Throughout the material below, count the lines that include the string "down", then report only the resulting number.

• _GIVEN RECORDS_:
Start of Block

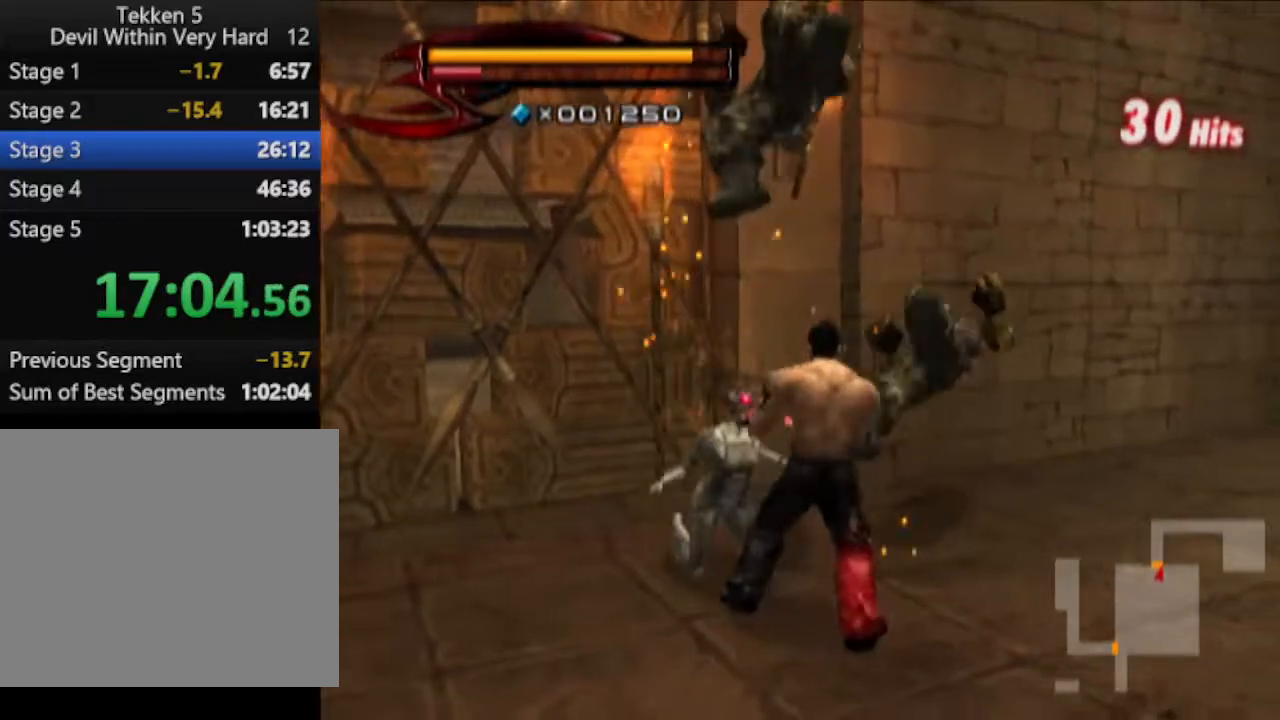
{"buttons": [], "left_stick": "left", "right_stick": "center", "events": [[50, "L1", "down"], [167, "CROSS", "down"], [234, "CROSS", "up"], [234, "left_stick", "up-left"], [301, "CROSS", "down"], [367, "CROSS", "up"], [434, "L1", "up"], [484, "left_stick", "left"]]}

End of Block
Start of Block

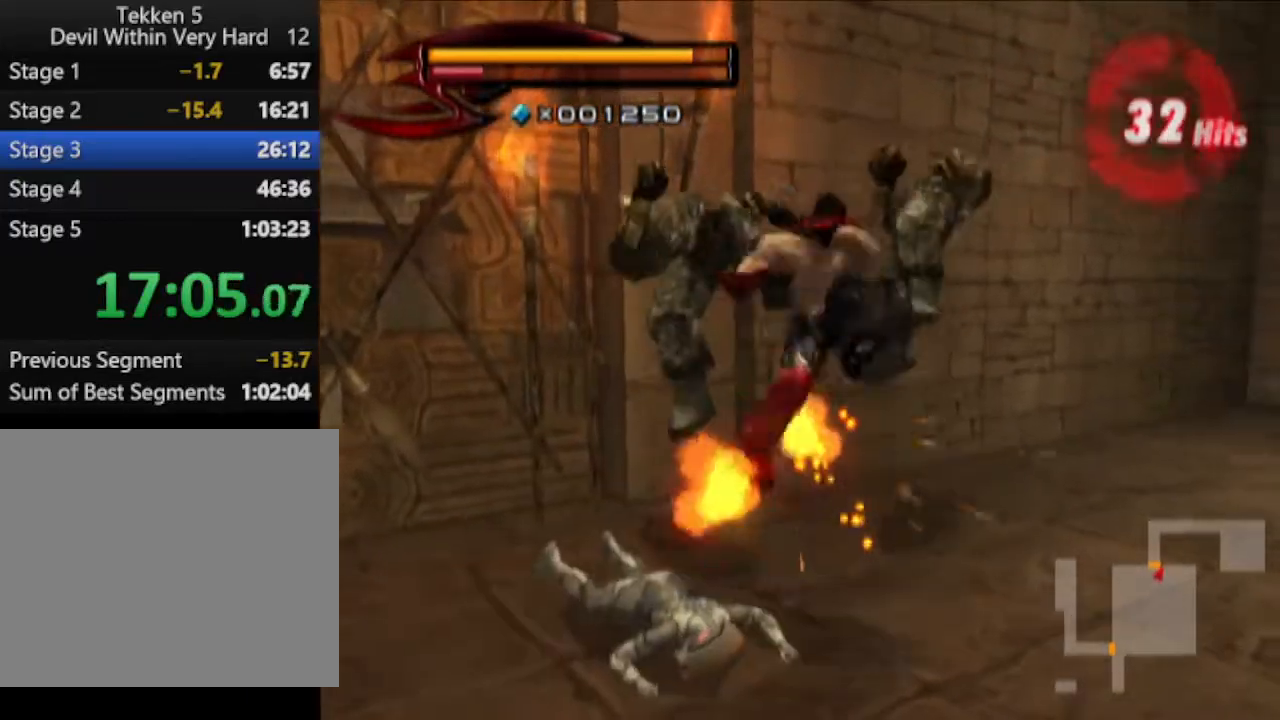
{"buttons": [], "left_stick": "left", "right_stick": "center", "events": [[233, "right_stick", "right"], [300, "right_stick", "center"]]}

End of Block
Start of Block

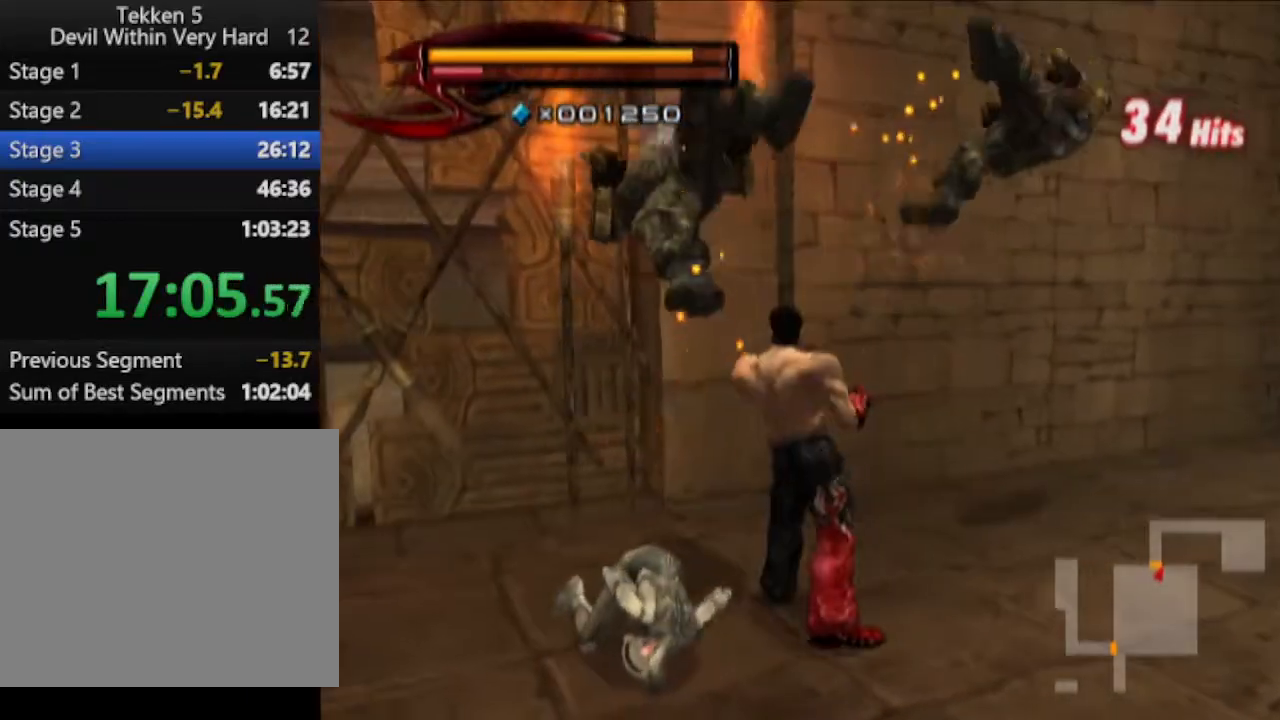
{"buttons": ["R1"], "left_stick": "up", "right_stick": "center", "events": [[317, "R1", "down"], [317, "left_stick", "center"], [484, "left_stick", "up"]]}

End of Block

• _REPLY TO THE EXERCISE_:
2